Depuis quelques années, les ordinateurs centraux (mainframes) ont été abandonnés au profit d’ordinateurs décentralisés ou dans le Cloud. Pourtant, 92 des 100 premières banques américaines utilisent encore des gros systèmes avec des programmes COBOL. Beaucoup de ces systèmes sont « vieux » mais toujours opérationnels. Pourquoi une telle longévité ? Fiabilité et stabilité sont les premiers qualificatifs que l’on attribut au COBOL et les systèmes qui le portent. Alors pourquoi changer ? Quelles plus-values à redévelopper ces programmes ? Certaines entreprises se sont lancées dans l’aventure. Un bon exemple de migration infructueuse avec le cas de la banque « Commonwealth Bank of Australia ». Cet établissement a souhaité remplacer son système COBOL-2012 et a tenté pendant 5 ans de migrer l’ensemble de ses flux COBOL vers une plateforme JAVA pour un côut total de 750 millions de dollars. Un développeur a confié au journal américain TEMPA BAY, qu’il n’avait toujours pas fini de transcoder les programmes principaux 5 ans après le début et pire encore, que les performances n’étaient pas au rendez-vous. Le COBOL a donc encore sa place dans les grands systèmes informatiques.
Ainsi, certaines banques recrutent encore des développeurs COBOL. Et les profils sont chouchoutés. La plupart des postes offerts, proposent en sus des formations sur mainframe ou sur des outils spécifiques tels que PACBASE, un poste stable pour de longues années encore. Mais voilà ! Travailler dans des établissements bancaires ou d’assurances est bien moins sexy que dans une Start-up. En effet, certains groupes financiers importants n’arrivent pas à rivaliser avec les grandes entreprises comme GOOGLE et FACEBOOK pour offrir des postes aux attentes des jeunes diplômés. Les développeurs COBOL sont agés en moyenne de 45/50 ans. Les profils sont très recherchés et très bien payés. La plupart de ces développeurs continuent de maintenir, d’améliorer ou de migrer les systèmes codés en COBOL. Le COBOL n’est donc pas mort ; au contraire, ce langage est en passe de devenir un langage de programmation hybride JAVA. De quoi attirer de nouveaux talents et de conserver l’existant performant et fiable. Un excellent article a été réalisé sur le sujet, par David Cassel pour le site THENEWSTACK. Je vous invite à le lire.
Conclusion
J’ai moi même maintenu et amélioré de nombreux programmes ACUCOBOL (un Fork de COBOL-85 ANSI) sous SOLARIS. Ces programmes tournent encore dans une entreprise de la région Centre.

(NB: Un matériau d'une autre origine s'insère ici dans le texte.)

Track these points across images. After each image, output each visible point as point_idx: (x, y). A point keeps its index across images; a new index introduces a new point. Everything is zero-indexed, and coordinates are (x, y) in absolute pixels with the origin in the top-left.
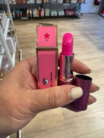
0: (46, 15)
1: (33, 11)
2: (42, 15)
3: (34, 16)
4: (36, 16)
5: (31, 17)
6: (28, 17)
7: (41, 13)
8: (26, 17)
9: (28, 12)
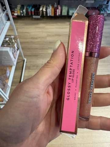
0: (63, 14)
1: (48, 8)
2: (57, 15)
3: (48, 15)
4: (50, 14)
5: (45, 15)
6: (40, 15)
7: (56, 12)
8: (39, 15)
9: (41, 9)
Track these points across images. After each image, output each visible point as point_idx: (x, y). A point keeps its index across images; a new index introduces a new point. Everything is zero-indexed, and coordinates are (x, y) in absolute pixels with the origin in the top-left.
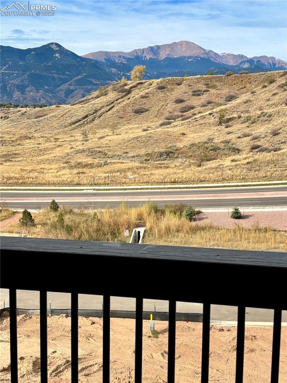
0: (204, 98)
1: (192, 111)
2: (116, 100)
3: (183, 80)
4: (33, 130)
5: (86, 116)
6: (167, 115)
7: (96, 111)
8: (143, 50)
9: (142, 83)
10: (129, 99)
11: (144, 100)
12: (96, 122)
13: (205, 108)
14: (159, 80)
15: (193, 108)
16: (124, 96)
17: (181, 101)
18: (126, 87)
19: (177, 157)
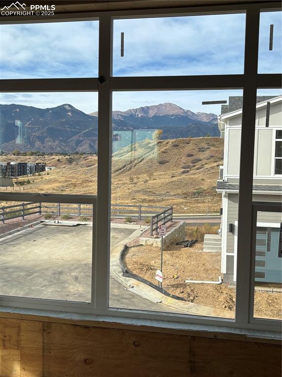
0: (207, 153)
1: (200, 162)
2: (145, 154)
3: (190, 140)
4: (89, 175)
5: (125, 166)
6: (183, 165)
7: (131, 162)
8: (136, 110)
9: (161, 142)
10: (153, 153)
11: (165, 155)
12: (133, 170)
13: (209, 160)
14: (173, 140)
15: (200, 160)
16: (150, 151)
17: (192, 155)
18: (151, 145)
19: (205, 196)
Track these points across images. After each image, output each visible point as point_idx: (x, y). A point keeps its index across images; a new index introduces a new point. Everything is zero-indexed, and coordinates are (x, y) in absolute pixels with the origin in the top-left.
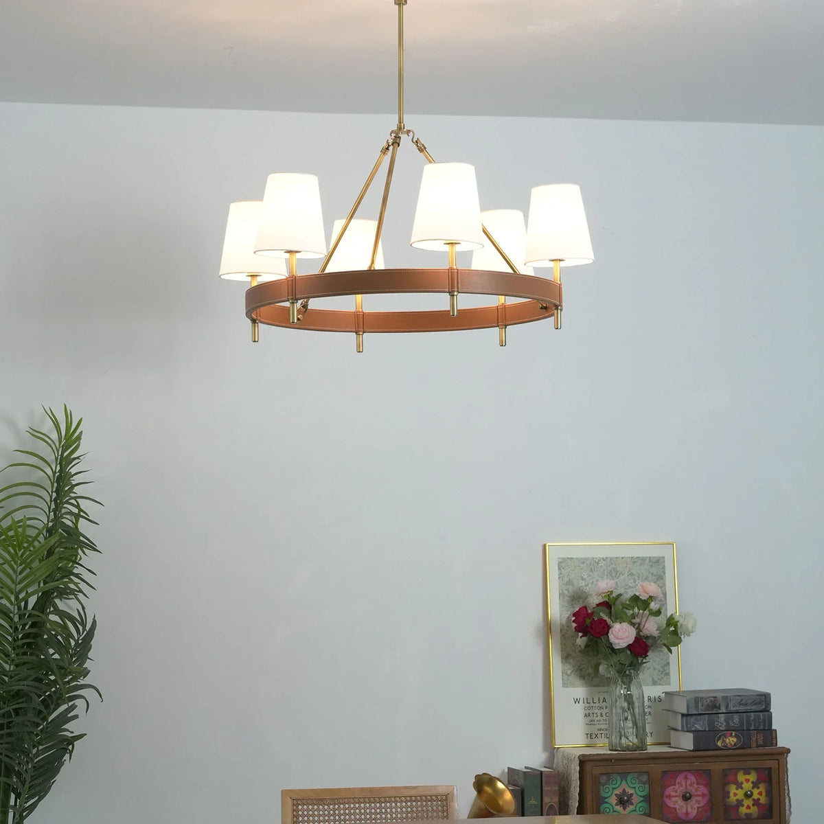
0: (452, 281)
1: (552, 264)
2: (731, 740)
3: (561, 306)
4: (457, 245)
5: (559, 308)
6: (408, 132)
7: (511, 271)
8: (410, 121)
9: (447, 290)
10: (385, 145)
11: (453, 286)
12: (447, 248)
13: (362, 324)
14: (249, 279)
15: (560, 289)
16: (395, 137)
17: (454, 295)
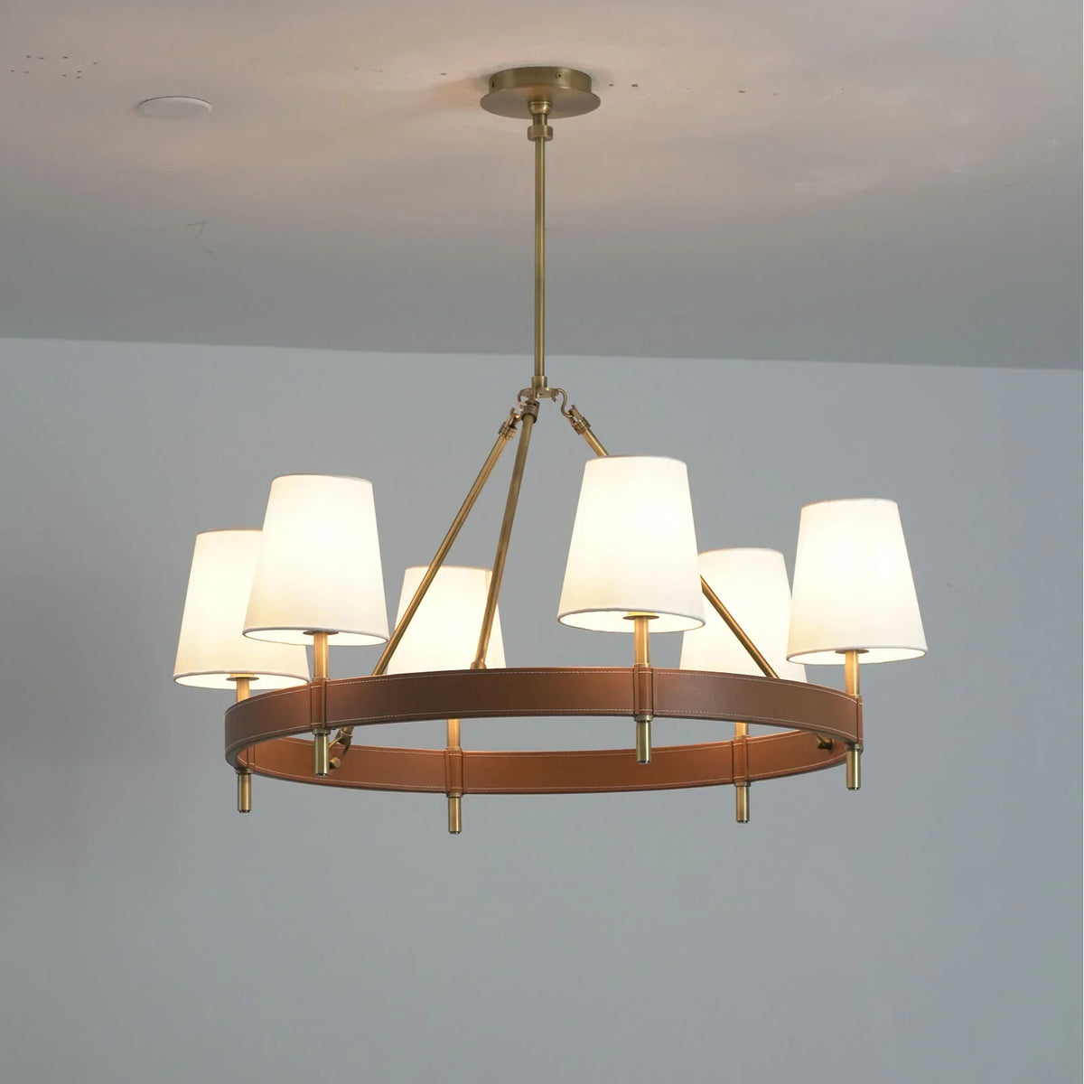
0: (641, 693)
1: (841, 659)
3: (861, 744)
4: (650, 621)
5: (857, 746)
6: (554, 393)
7: (762, 674)
8: (558, 370)
9: (631, 711)
10: (507, 418)
11: (642, 705)
12: (630, 627)
13: (459, 776)
14: (233, 685)
15: (858, 708)
16: (528, 403)
17: (644, 722)
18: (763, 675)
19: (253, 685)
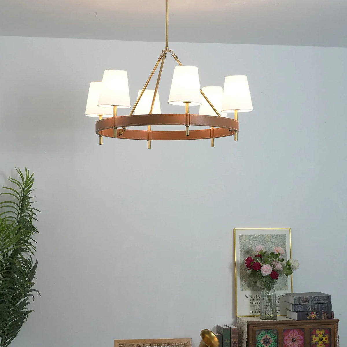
0: (187, 120)
1: (234, 111)
2: (314, 316)
3: (238, 131)
4: (189, 103)
5: (237, 131)
6: (170, 51)
8: (171, 46)
9: (185, 124)
10: (159, 57)
11: (187, 123)
12: (185, 105)
13: (150, 137)
14: (98, 116)
15: (237, 123)
16: (164, 53)
17: (187, 126)
18: (218, 116)
19: (103, 116)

L’entreprise n’a jamais souhaité faire un nouvel investissement pour remplacer son système informatique commercial, avec pour seule raison que l’application en COBOL faisait le travail parfaitement et qu’un redéveloppement n’amènerait aucune plus-value au quotidien. Argument imparable ! Pourtant, un jour, il faudra bien changer le pauvre SPARC T1 et son container SOLARIS 8.

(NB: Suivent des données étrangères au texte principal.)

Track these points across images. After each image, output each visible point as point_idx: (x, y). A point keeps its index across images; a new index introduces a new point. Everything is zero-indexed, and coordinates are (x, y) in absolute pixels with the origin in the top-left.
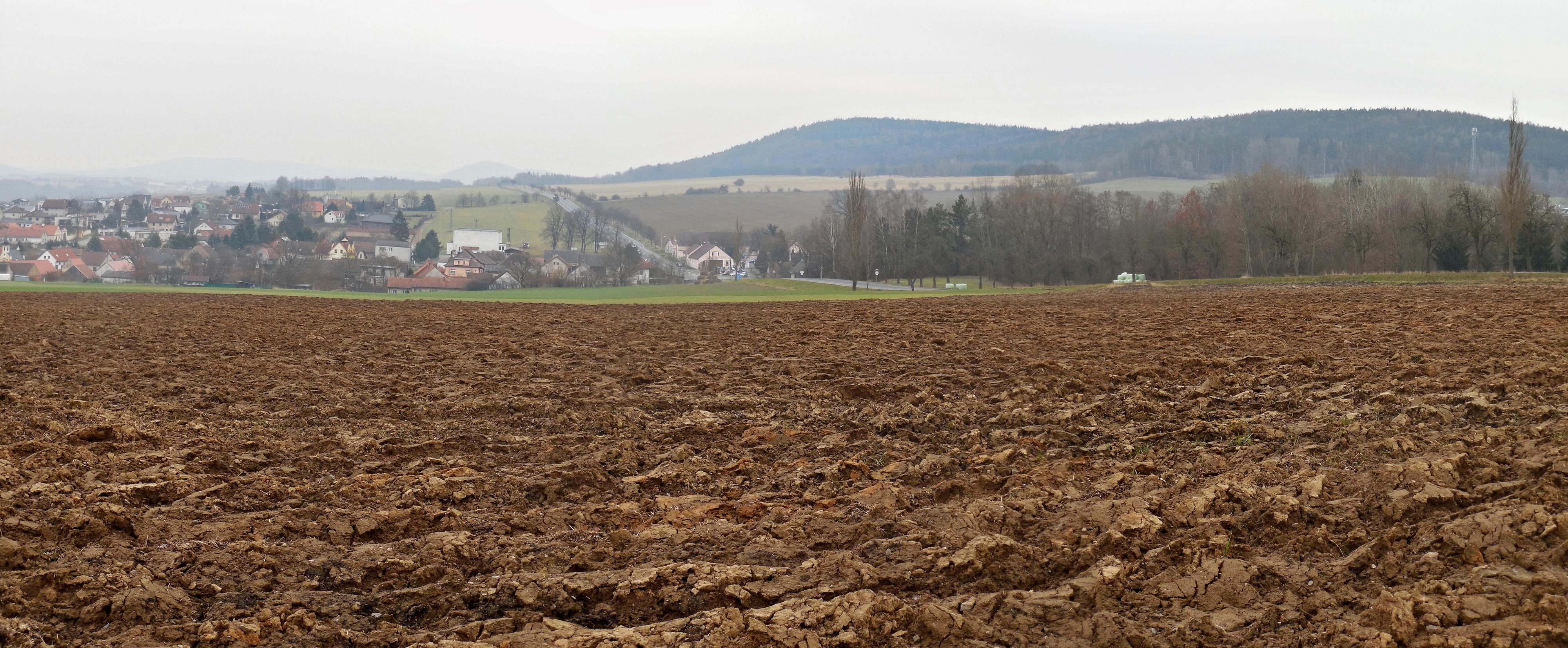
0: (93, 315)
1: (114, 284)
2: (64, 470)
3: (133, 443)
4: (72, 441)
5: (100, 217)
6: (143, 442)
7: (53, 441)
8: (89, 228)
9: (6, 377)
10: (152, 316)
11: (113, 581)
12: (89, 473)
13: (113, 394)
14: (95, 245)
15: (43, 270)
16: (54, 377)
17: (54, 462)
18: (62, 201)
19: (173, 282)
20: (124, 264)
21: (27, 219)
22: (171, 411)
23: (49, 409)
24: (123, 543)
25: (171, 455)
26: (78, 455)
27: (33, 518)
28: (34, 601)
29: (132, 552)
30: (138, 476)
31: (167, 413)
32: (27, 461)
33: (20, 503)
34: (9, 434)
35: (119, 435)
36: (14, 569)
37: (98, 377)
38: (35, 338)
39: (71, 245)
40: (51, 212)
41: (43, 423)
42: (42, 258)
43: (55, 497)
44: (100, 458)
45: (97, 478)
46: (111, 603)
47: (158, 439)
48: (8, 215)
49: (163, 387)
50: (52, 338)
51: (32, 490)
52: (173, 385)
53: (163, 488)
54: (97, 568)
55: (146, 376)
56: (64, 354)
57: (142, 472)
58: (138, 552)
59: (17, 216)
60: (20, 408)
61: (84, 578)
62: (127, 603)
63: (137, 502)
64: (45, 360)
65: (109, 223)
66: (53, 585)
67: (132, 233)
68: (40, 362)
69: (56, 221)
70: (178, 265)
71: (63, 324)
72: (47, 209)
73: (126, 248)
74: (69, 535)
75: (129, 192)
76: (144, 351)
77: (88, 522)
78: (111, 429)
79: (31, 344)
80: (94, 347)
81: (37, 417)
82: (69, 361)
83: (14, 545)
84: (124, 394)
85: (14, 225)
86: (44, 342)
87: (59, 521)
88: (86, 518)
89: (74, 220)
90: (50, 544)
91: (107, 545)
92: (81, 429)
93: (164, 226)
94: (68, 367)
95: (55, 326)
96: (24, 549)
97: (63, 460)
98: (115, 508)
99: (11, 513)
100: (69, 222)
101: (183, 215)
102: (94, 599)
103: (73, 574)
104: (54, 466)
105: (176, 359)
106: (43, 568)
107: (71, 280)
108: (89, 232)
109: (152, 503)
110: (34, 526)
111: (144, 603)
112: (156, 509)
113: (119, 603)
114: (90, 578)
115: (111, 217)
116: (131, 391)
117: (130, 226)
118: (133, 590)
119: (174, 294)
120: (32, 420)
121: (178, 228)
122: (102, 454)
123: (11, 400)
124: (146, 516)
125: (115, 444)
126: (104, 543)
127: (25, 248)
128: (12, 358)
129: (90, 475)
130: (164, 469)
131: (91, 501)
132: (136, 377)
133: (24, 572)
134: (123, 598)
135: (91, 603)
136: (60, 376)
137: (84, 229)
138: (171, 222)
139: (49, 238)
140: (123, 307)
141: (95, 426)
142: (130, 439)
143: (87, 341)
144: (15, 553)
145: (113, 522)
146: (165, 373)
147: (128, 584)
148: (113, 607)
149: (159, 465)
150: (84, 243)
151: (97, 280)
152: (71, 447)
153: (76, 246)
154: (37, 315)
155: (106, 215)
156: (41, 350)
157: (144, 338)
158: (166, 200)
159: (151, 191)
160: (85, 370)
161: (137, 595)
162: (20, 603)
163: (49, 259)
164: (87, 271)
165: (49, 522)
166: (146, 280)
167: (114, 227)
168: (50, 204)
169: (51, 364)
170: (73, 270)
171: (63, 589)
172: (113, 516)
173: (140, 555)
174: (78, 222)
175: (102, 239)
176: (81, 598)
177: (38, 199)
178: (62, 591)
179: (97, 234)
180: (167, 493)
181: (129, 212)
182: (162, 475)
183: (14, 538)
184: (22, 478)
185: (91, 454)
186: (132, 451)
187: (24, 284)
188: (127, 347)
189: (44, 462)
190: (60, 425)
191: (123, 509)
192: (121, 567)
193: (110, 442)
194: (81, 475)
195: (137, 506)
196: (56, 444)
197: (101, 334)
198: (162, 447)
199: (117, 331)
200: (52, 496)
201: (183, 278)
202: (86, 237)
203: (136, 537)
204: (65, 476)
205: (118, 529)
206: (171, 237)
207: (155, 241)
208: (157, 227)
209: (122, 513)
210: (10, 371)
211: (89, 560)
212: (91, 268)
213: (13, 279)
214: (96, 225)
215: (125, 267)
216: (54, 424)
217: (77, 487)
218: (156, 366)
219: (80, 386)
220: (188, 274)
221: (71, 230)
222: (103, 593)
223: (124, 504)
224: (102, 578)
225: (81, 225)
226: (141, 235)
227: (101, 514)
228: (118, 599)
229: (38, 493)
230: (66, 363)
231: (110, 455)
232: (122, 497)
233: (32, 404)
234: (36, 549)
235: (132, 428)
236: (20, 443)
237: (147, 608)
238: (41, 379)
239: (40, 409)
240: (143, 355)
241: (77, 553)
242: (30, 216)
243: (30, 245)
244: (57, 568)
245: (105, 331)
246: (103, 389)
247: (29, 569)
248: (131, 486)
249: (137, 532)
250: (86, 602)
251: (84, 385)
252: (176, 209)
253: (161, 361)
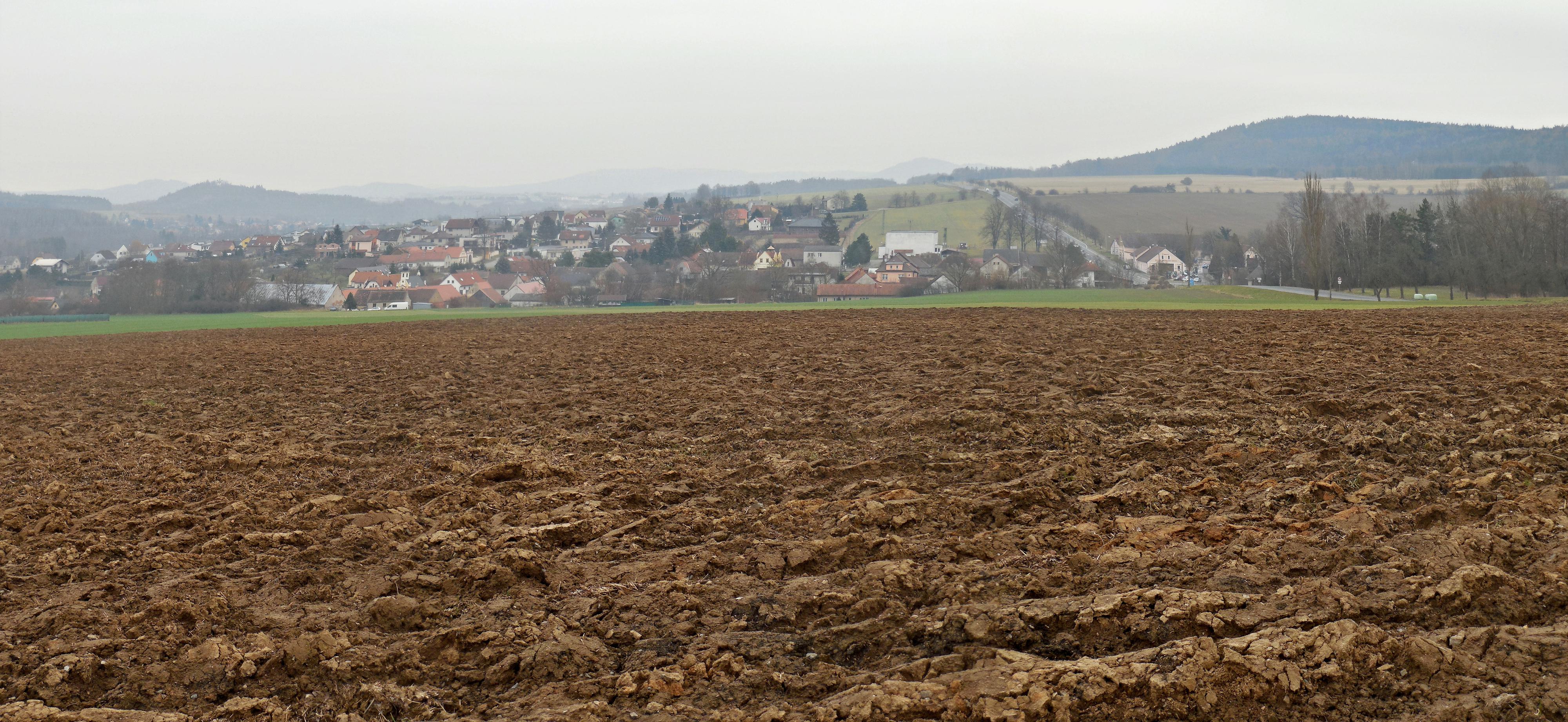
0: (501, 343)
1: (524, 307)
2: (468, 514)
3: (545, 480)
4: (477, 483)
5: (509, 236)
6: (555, 479)
7: (456, 484)
8: (497, 249)
9: (403, 415)
10: (565, 340)
11: (522, 635)
12: (495, 517)
13: (522, 428)
14: (503, 267)
15: (446, 296)
16: (458, 413)
17: (457, 506)
18: (467, 221)
19: (587, 303)
20: (535, 286)
21: (429, 241)
22: (585, 443)
23: (451, 448)
24: (533, 592)
25: (586, 491)
26: (483, 498)
27: (433, 571)
28: (433, 665)
29: (543, 601)
30: (550, 516)
31: (581, 446)
32: (427, 508)
33: (419, 555)
34: (408, 479)
35: (529, 473)
36: (411, 630)
37: (506, 410)
38: (437, 371)
39: (477, 267)
40: (455, 233)
41: (444, 465)
42: (445, 283)
43: (458, 546)
44: (508, 499)
45: (505, 521)
46: (520, 659)
47: (571, 474)
48: (408, 239)
49: (577, 417)
50: (455, 369)
51: (432, 540)
52: (588, 414)
53: (577, 528)
54: (504, 622)
55: (558, 406)
56: (468, 386)
57: (554, 512)
58: (550, 600)
59: (418, 238)
60: (420, 449)
61: (490, 634)
62: (538, 659)
63: (548, 545)
64: (448, 394)
65: (518, 242)
66: (456, 645)
67: (544, 252)
68: (442, 397)
69: (461, 242)
70: (593, 284)
71: (468, 353)
72: (451, 229)
73: (538, 268)
74: (473, 587)
75: (540, 209)
76: (556, 379)
77: (494, 572)
78: (520, 466)
79: (433, 377)
80: (502, 377)
81: (438, 457)
82: (474, 394)
83: (411, 602)
84: (535, 427)
85: (416, 249)
86: (447, 374)
87: (462, 572)
88: (492, 566)
89: (480, 241)
90: (452, 599)
91: (515, 596)
92: (487, 468)
93: (578, 243)
94: (473, 401)
95: (458, 357)
96: (422, 607)
97: (467, 503)
98: (524, 553)
99: (410, 566)
100: (475, 243)
101: (599, 231)
102: (500, 657)
103: (478, 630)
104: (457, 511)
105: (591, 385)
106: (444, 627)
107: (477, 306)
108: (497, 253)
109: (564, 546)
110: (434, 580)
111: (556, 657)
112: (570, 551)
113: (529, 659)
114: (496, 634)
115: (520, 236)
116: (542, 424)
117: (541, 245)
118: (544, 644)
119: (588, 316)
120: (432, 462)
121: (593, 245)
122: (510, 494)
123: (410, 440)
124: (558, 560)
125: (525, 483)
126: (513, 593)
127: (427, 273)
128: (410, 394)
129: (497, 518)
130: (579, 506)
131: (498, 548)
132: (548, 408)
133: (422, 633)
134: (533, 653)
135: (498, 661)
136: (464, 411)
137: (492, 250)
138: (586, 239)
139: (453, 261)
140: (534, 333)
141: (503, 464)
142: (541, 476)
143: (494, 371)
144: (413, 612)
145: (523, 569)
146: (579, 402)
147: (539, 637)
148: (522, 664)
149: (572, 503)
150: (491, 265)
151: (505, 304)
152: (476, 489)
153: (483, 268)
154: (439, 346)
155: (516, 234)
156: (443, 384)
157: (556, 365)
158: (580, 215)
159: (563, 207)
160: (492, 402)
161: (549, 649)
162: (418, 668)
163: (453, 284)
164: (494, 295)
165: (451, 574)
166: (558, 302)
167: (524, 246)
168: (454, 224)
169: (454, 399)
170: (479, 295)
171: (467, 648)
172: (523, 562)
173: (551, 604)
174: (484, 243)
175: (511, 260)
176: (487, 656)
177: (441, 219)
178: (465, 651)
179: (505, 255)
180: (581, 533)
181: (540, 230)
182: (575, 513)
183: (411, 594)
184: (421, 527)
185: (499, 495)
186: (543, 489)
187: (425, 311)
188: (538, 375)
189: (446, 507)
190: (464, 465)
191: (533, 554)
192: (531, 619)
193: (519, 481)
194: (487, 519)
195: (548, 549)
196: (460, 487)
197: (510, 363)
198: (576, 483)
199: (527, 359)
200: (454, 544)
201: (598, 298)
202: (493, 259)
203: (548, 584)
204: (469, 521)
205: (528, 576)
206: (586, 255)
207: (568, 259)
208: (570, 244)
209: (532, 559)
210: (408, 409)
211: (495, 614)
212: (499, 291)
213: (411, 307)
214: (505, 245)
215: (536, 289)
216: (458, 465)
217: (483, 533)
218: (569, 394)
219: (486, 421)
220: (604, 293)
221: (477, 252)
222: (511, 650)
223: (535, 548)
224: (510, 633)
225: (488, 246)
226: (553, 254)
227: (509, 561)
228: (527, 655)
229: (438, 543)
230: (471, 396)
231: (519, 495)
232: (532, 540)
233: (433, 444)
234: (436, 606)
235: (543, 464)
236: (419, 488)
237: (559, 663)
238: (443, 415)
239: (442, 449)
240: (555, 383)
241: (482, 607)
242: (432, 237)
243: (431, 269)
244: (460, 625)
245: (513, 359)
246: (511, 423)
247: (428, 629)
248: (542, 528)
249: (548, 579)
250: (492, 661)
251: (490, 419)
252: (591, 224)
253: (575, 389)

Quelques chiffres ! La Présence du COBOL en 2017
- Elaboration des systèmes informatiques bancaires 43%
- Utilisation des transactions bancaires personnelles 80%
- Echanges Cartes Bleues dans le monde 95%
Pour conclure, jeunes ingénieurs !
Si vous êtes malins, engouffrez-vous dans le développement COBOL !!! C’est une valeur sûre avec des postes très bien payés qui demandent simplement du sang neuf.